L’heure était donc venue de quitter Bourg… encore une fois. Mais ce départ était différent des autres, elle le sentait. Elle avait l’intime conviction qu’elle ne retrouverait pas la chaleur de sa maison burgienne avant de longues semaines, peut-être même de longs mois. Sa vie était ailleurs maintenant, elle n’avait plus sa place dans le village de son cœur. Trop de souvenirs, trop de fantômes, trop de changements…
D’ailleurs, elle n’y serait pas retournée sans Spads. Elle l’avait suivie sans savoir comment leur relations évoluerait, elle avait réappris à connaître ce vieil ami. L’amitié avait peu à peu laisser la place à une douce idylle mais sans s’effacer complètement. Elle le savait maintenant, elle avait aimé Spads, mais pas comme lui l’aimait, pas comme il le méritait.
La décision avait donc été prise, elle partirait sur les routes. Jusqu’où et pendant combien de temps, elle ne le savait pas encore. Sans doutes jusqu’à ce que l’envie de retrouver la Savoie se fasse resentir. Mais pour le moment, elle avait besoin de changements, de nouvelles rencontres, d’aventures… Bien entendu Cassandra serait du voyage. Elles iraient peut-être retrouver Diego et Maelis, les enfants de sa défunte sœur, restés en Guyenne avec LDDC.

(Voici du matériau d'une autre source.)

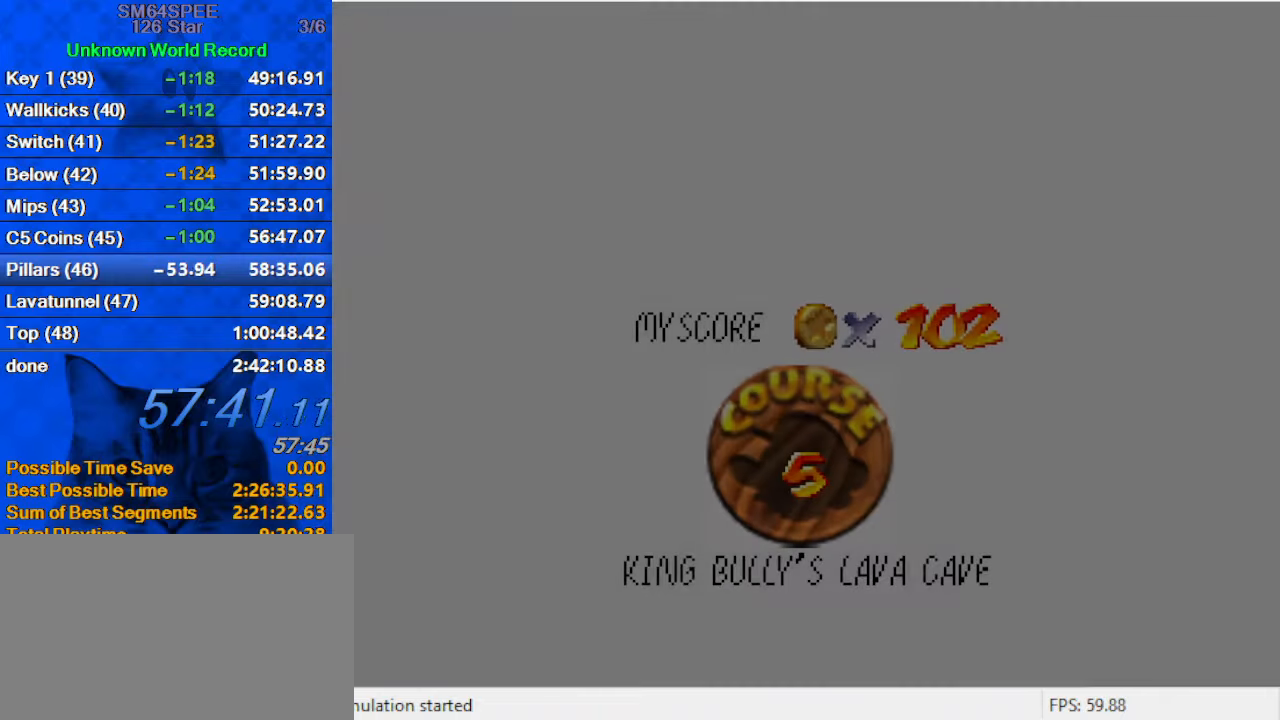
{"keys": [], "events": []}
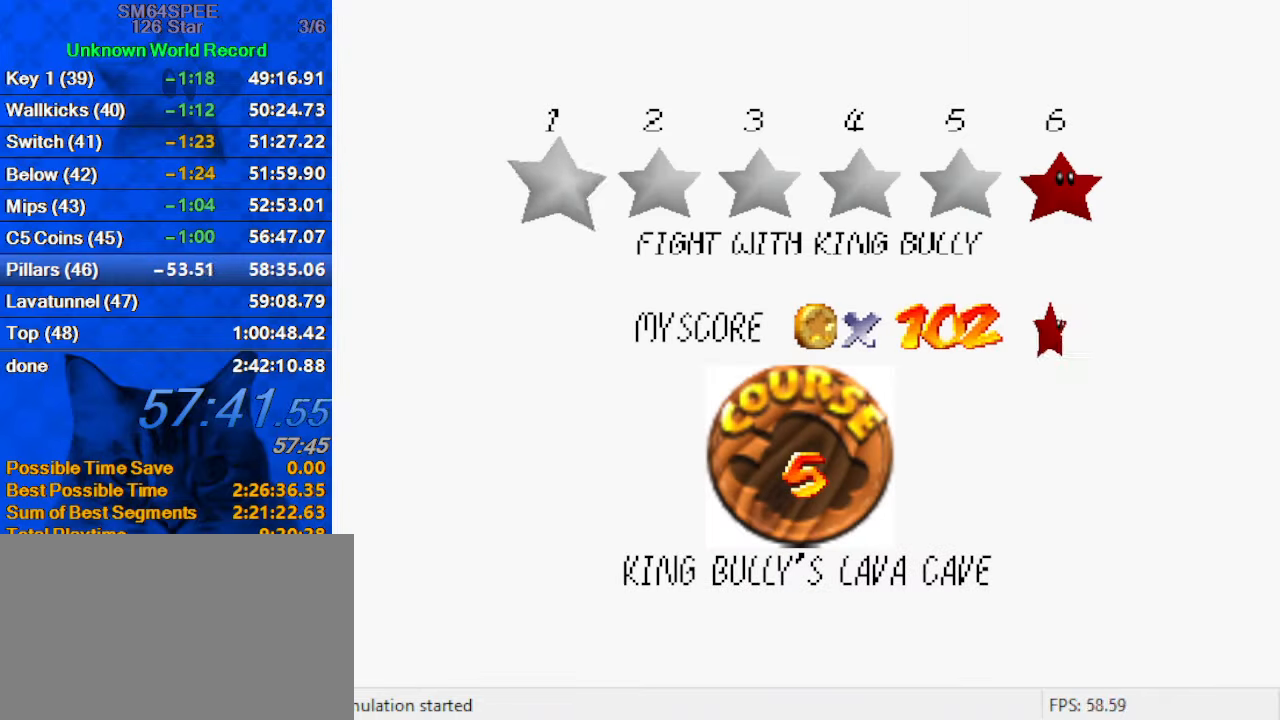
{"keys": ["shift"], "events": [[166, "shift", "down"], [366, "shift", "up"], [433, "shift", "down"]]}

Mais l’heure n’était pas encore à planifier les différentes étapes de leur voyage et tandis que l’on chargeait les malles et que l’on préparait le départ pour la capitale, Sanguinela décida de faire une dernière balade dans les rues de Bourg. S’arrêtant dans des lieux communs ou aujourd’hui laissés à l’abandon, elle se remémorait les instants qui avaient marqués ces deux dernières années : sa première rencontre avec Branatole des années après leur séparation, alors qu’elles se trouvaient au vieux lavoir, près de la rivière, la gentillesse avec laquelle Caro l’avait soigné pendant plusieurs jours au dispensaire, les moments passés avec Mae dans son échoppe à essayer ses dernières robes, le temps passé au poste de police en compagnie de Cougnou, lorsqu’elle était sergent, toutes les fois où elle était venue chercher Pat à la mairie, le soir où Tophie l’avait trouvé délirant sur la place principale, les moments passés à la burgienne en compagnie de ses amis disparus… sa Baulinette…. Merisse…Gweny….Tp…Nata...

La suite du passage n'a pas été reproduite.